Dr Roblin said: ‘I think there’s going to be a major push on limiting the workload that can be expected under the GMS contract so that GPs are not working unsafely by having a never ending day.’
He added: ‘We have to limit what you get for the inadequate funding flow so it can’t be an eat all you can buffet, which is what it is at the moment.
‘For the limited per capita sums per annum that is paid under the GMS contract, the workload that you get for that also has to be limited.’
At last year’s Annual Representative Meeting, BMA leaders voted in favour of general practice adopting a hospital-style model of declaring ‘black alert’ to indicate that maximum safe capacity has been reached.
Dr Roblin said that the need for such guidance was ‘heightened by the Dr Bawa-Garba case because she was working in very unsafe circumstances and has been hung out to dry by the GMC’.
Dr Hadiza Bawa-Garba was responsible for the children’s admission unit, the emergency department and the ward at Leicester Royal Infirmary on the day of Jack’s death, which the MPTS listed as a mitigating factor in their decision to suspend her registration before the GMC took the decision to the High Court.
Dr Brian Balmer, a GPC member involved in drawing up the guidance, said: ‘We are working on what we hope will be useful guidance and tools for practices to start sensibly to work in a more safe manner – safety being a number one issue always, and particularly given recent events with the Dr Bawa-Garba case.’

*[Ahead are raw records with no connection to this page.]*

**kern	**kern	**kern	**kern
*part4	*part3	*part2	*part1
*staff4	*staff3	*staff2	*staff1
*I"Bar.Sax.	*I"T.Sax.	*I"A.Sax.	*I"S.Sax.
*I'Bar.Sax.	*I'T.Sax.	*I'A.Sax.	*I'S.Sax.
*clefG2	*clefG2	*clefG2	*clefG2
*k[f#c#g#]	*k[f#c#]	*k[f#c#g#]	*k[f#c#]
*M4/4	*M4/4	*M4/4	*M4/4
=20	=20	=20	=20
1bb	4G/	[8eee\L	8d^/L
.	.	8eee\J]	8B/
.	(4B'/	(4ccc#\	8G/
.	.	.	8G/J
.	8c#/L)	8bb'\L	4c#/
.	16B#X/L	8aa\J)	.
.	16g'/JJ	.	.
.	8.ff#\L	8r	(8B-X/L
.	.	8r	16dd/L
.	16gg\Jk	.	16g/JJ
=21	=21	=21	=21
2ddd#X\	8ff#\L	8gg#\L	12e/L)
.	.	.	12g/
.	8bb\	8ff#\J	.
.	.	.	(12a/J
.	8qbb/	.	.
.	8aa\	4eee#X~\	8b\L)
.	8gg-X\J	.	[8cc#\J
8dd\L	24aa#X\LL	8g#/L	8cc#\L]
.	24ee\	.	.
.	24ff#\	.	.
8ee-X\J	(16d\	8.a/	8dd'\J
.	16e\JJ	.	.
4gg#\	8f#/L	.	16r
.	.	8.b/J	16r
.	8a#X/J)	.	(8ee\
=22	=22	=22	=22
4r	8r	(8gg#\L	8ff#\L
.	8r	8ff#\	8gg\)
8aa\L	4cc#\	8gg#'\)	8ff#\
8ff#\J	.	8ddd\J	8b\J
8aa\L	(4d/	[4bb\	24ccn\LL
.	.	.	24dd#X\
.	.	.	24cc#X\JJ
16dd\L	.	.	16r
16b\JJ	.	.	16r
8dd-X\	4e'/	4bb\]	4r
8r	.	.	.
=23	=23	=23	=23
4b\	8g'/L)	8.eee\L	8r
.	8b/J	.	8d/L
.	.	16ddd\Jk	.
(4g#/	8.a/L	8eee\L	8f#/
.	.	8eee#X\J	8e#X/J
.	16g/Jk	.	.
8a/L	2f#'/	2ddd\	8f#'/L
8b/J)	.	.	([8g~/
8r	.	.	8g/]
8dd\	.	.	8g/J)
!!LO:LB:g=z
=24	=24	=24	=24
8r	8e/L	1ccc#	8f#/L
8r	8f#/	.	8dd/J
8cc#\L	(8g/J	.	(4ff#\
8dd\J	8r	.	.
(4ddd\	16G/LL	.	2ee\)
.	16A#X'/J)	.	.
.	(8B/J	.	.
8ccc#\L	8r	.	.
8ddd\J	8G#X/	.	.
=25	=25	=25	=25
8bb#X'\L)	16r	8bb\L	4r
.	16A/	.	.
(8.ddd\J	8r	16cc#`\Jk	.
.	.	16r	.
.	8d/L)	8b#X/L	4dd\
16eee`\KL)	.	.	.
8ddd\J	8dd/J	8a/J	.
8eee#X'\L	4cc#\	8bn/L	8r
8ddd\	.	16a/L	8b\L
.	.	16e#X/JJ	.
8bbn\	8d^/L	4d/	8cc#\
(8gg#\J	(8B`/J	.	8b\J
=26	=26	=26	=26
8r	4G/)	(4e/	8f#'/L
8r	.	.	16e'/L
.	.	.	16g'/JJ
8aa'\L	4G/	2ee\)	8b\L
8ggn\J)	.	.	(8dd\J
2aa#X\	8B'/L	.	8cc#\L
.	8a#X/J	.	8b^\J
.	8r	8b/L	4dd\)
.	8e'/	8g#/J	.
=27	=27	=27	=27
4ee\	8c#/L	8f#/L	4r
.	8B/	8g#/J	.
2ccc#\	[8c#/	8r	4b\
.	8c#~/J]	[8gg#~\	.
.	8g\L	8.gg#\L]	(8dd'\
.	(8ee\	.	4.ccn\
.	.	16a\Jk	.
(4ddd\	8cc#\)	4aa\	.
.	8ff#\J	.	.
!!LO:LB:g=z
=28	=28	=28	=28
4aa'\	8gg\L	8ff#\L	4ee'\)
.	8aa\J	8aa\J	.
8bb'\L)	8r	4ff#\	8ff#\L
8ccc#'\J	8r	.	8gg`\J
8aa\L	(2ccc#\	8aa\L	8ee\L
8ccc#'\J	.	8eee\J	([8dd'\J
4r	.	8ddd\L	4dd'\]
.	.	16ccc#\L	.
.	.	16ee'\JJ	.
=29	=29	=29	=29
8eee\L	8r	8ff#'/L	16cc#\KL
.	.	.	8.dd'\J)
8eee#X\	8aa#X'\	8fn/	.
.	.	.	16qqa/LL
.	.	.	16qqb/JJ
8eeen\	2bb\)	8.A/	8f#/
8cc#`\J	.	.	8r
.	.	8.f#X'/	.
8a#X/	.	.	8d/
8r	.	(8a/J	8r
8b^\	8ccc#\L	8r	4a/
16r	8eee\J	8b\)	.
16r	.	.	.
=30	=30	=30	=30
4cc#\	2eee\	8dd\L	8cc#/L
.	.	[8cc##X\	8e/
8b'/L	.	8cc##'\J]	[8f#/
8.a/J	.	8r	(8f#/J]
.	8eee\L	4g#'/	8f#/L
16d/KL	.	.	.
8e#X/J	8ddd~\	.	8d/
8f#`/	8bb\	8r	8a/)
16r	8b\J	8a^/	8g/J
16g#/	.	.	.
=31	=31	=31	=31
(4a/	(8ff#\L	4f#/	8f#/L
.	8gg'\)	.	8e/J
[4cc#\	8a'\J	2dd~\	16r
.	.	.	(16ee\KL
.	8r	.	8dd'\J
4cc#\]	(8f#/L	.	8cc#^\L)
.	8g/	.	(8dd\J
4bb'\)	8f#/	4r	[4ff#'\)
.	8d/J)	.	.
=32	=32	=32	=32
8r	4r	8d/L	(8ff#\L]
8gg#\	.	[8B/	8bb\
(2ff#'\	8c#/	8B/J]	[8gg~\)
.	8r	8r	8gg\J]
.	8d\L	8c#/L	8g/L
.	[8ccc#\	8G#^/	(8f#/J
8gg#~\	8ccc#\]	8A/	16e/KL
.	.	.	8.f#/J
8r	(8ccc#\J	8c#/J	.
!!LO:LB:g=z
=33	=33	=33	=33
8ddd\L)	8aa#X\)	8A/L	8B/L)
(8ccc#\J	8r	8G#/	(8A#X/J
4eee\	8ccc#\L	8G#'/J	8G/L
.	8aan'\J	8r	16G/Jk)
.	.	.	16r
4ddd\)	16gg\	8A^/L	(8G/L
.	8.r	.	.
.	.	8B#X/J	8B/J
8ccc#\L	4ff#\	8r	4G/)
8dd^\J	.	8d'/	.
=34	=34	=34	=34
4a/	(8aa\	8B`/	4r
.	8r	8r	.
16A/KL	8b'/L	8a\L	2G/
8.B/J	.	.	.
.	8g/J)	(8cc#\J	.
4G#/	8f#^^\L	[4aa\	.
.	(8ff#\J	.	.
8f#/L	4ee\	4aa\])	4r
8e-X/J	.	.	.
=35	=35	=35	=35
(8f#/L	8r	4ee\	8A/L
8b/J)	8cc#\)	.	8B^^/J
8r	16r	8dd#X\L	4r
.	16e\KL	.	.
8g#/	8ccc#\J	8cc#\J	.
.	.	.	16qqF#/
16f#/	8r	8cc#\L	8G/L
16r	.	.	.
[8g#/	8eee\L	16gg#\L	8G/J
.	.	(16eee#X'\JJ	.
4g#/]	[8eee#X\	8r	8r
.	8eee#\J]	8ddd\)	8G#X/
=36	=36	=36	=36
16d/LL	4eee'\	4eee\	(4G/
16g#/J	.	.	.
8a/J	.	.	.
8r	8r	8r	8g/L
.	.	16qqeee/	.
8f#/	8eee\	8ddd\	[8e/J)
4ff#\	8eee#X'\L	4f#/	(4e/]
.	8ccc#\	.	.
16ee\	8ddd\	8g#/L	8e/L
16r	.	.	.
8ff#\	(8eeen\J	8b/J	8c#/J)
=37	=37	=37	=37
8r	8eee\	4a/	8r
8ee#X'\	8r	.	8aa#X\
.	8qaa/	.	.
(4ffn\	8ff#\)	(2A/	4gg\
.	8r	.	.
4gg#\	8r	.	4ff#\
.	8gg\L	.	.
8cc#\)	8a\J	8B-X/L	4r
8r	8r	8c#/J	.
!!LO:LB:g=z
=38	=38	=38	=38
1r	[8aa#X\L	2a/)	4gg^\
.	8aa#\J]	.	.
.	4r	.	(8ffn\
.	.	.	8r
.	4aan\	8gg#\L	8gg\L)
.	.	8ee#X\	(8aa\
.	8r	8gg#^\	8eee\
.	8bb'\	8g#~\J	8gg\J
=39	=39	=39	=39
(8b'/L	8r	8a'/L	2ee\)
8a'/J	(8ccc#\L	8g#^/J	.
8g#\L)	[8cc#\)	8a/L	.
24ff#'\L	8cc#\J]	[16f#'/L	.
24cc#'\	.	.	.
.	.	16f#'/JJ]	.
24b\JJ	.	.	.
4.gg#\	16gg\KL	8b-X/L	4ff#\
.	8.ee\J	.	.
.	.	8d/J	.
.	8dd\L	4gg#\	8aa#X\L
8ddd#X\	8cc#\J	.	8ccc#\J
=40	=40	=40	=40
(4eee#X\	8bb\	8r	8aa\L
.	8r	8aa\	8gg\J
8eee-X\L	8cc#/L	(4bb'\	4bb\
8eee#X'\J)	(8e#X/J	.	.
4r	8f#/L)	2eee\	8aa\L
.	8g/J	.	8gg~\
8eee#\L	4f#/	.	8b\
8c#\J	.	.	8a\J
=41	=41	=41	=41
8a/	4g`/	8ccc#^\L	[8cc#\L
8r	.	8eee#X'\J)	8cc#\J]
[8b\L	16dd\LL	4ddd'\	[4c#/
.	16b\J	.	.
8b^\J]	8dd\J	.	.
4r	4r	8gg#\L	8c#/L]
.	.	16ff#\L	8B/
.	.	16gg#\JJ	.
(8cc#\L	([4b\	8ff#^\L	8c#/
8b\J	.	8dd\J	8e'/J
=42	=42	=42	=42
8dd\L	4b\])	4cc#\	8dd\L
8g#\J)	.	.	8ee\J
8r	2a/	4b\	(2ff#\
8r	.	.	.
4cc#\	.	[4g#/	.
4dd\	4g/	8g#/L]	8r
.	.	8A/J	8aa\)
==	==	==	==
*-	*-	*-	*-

While the BMA would not confirm the details of the guidance as it was still in the draft stage, a spokesperson said the BMA is working on motions for the upcoming LMC conference linked to helping practices manage their workload to safe limits and plans to producing guidance once it has been fully developed.
The war on workload continues
Pulse launched it’s ‘war on workload’ in July 2016 with a crowdsourcing initiative to find the best way to save time, with a practice in Bridlington describing their the system to make sure letters are filtered by trained admin staff before being sent to GPs, cutting down the number of letters that GPs saw by 70%.

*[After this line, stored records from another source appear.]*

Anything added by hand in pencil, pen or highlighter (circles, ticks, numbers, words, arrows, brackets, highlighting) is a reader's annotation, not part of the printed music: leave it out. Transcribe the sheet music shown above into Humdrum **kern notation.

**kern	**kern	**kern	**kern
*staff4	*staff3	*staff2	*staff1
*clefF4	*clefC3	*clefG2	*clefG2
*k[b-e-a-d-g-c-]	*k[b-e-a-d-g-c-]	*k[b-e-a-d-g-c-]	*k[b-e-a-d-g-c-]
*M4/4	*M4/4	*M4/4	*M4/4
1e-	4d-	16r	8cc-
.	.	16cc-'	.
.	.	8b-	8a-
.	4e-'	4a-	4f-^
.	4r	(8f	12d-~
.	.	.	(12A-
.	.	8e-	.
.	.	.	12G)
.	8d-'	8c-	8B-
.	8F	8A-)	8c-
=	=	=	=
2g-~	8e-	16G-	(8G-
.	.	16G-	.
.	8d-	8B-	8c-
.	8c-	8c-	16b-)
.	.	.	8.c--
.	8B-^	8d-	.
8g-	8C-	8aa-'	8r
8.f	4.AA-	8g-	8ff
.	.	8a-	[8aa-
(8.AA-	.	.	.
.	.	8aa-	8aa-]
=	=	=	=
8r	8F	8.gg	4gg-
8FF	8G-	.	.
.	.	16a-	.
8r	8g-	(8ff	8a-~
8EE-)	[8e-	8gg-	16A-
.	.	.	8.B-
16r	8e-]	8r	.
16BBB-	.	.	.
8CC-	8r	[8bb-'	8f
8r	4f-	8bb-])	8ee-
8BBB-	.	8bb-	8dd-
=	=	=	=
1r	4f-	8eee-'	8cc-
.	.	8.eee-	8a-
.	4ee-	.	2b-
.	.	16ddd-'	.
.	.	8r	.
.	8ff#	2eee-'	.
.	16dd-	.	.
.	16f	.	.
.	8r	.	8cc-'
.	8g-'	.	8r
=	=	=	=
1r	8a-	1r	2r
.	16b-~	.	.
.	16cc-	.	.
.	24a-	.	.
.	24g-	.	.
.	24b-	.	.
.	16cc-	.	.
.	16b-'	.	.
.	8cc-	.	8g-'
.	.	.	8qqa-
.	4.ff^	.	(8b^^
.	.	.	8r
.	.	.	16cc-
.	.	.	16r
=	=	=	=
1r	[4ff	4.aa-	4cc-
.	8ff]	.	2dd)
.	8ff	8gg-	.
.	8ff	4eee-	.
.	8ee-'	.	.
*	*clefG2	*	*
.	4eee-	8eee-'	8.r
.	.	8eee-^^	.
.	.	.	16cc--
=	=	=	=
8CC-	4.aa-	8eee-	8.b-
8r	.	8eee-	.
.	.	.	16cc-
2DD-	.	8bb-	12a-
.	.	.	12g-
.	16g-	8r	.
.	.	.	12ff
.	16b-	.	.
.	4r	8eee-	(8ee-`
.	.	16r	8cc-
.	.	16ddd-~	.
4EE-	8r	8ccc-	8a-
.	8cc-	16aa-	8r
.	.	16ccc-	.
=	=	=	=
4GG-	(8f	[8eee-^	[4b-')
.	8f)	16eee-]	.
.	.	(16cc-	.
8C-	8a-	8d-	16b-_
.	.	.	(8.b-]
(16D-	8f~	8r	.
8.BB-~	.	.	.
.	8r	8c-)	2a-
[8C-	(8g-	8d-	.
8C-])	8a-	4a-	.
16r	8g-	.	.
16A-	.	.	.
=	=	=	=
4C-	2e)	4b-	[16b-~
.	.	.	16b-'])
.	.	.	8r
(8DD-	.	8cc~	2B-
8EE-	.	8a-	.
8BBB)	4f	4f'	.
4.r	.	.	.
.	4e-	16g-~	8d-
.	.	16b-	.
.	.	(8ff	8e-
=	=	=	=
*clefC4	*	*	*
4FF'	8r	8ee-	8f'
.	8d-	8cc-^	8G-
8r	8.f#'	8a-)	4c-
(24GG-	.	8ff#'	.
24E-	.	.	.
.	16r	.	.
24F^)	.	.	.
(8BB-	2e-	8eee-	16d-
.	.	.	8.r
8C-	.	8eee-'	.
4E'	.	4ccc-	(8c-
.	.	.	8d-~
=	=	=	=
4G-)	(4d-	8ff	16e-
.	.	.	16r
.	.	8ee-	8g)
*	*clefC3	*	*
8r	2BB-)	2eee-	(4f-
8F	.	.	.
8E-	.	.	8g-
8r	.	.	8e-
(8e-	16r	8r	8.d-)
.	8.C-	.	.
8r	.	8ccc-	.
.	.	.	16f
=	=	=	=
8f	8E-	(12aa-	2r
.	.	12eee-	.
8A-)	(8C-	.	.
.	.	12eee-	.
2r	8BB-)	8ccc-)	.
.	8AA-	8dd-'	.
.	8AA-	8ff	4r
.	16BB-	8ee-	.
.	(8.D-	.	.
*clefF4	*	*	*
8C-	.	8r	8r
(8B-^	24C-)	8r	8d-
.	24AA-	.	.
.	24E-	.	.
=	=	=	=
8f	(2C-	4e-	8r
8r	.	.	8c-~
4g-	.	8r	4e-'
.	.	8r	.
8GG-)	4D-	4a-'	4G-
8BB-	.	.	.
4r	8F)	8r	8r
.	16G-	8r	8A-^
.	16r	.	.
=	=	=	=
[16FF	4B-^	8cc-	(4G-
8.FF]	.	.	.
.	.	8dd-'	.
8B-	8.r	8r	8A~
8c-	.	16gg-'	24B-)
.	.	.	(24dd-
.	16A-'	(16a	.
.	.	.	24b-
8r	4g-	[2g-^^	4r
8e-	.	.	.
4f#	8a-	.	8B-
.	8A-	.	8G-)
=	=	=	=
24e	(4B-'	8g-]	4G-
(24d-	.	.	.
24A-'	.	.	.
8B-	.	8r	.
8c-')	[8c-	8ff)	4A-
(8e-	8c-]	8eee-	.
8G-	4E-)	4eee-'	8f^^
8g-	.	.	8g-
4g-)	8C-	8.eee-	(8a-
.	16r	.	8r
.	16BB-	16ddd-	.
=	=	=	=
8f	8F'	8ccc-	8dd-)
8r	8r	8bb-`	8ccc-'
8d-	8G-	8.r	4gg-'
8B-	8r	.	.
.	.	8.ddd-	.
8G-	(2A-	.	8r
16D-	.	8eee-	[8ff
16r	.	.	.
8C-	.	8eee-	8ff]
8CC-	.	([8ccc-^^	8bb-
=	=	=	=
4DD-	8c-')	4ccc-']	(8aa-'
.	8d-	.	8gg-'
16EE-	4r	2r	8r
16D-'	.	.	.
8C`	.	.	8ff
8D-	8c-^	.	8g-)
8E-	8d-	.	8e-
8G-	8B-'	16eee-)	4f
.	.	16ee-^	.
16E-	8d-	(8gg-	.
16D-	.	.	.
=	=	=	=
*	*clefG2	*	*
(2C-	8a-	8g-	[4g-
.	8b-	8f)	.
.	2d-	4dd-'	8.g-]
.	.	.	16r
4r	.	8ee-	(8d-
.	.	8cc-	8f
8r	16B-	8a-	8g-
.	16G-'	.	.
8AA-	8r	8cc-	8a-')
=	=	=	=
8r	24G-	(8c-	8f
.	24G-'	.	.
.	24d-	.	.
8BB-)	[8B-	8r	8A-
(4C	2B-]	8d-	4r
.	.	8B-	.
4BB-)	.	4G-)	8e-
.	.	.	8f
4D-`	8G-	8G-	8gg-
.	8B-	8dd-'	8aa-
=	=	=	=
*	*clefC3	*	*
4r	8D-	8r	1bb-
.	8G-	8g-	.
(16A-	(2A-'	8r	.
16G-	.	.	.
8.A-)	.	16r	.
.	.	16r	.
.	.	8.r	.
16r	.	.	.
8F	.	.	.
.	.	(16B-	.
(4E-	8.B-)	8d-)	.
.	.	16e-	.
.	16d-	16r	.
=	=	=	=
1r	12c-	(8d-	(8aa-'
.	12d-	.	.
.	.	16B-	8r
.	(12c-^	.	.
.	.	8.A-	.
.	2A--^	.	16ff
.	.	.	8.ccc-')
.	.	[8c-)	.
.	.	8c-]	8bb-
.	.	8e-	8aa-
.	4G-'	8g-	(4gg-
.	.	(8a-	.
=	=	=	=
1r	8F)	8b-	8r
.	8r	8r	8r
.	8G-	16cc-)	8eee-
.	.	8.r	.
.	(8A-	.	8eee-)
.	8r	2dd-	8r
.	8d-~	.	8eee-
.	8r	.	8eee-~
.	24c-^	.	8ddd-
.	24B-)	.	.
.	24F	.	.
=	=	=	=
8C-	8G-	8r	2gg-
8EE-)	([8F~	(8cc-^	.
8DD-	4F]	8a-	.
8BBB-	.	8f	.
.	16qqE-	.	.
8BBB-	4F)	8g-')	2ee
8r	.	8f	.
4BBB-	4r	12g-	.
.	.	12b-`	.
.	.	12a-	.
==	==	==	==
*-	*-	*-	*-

However, workload continued to be an issue with the some NHS managers failing to introduce agreed changes to the 2016/17 standard contract made by NHS England to curb the workload dump on GPs from secondary care.
In response the GPC published a set of template letters to send to hospitals who did not comply with the contract changes.
The 2017/18 standard contract issued further restrictions, including having fit notes provided by hospital medics rather than the patient’s GP.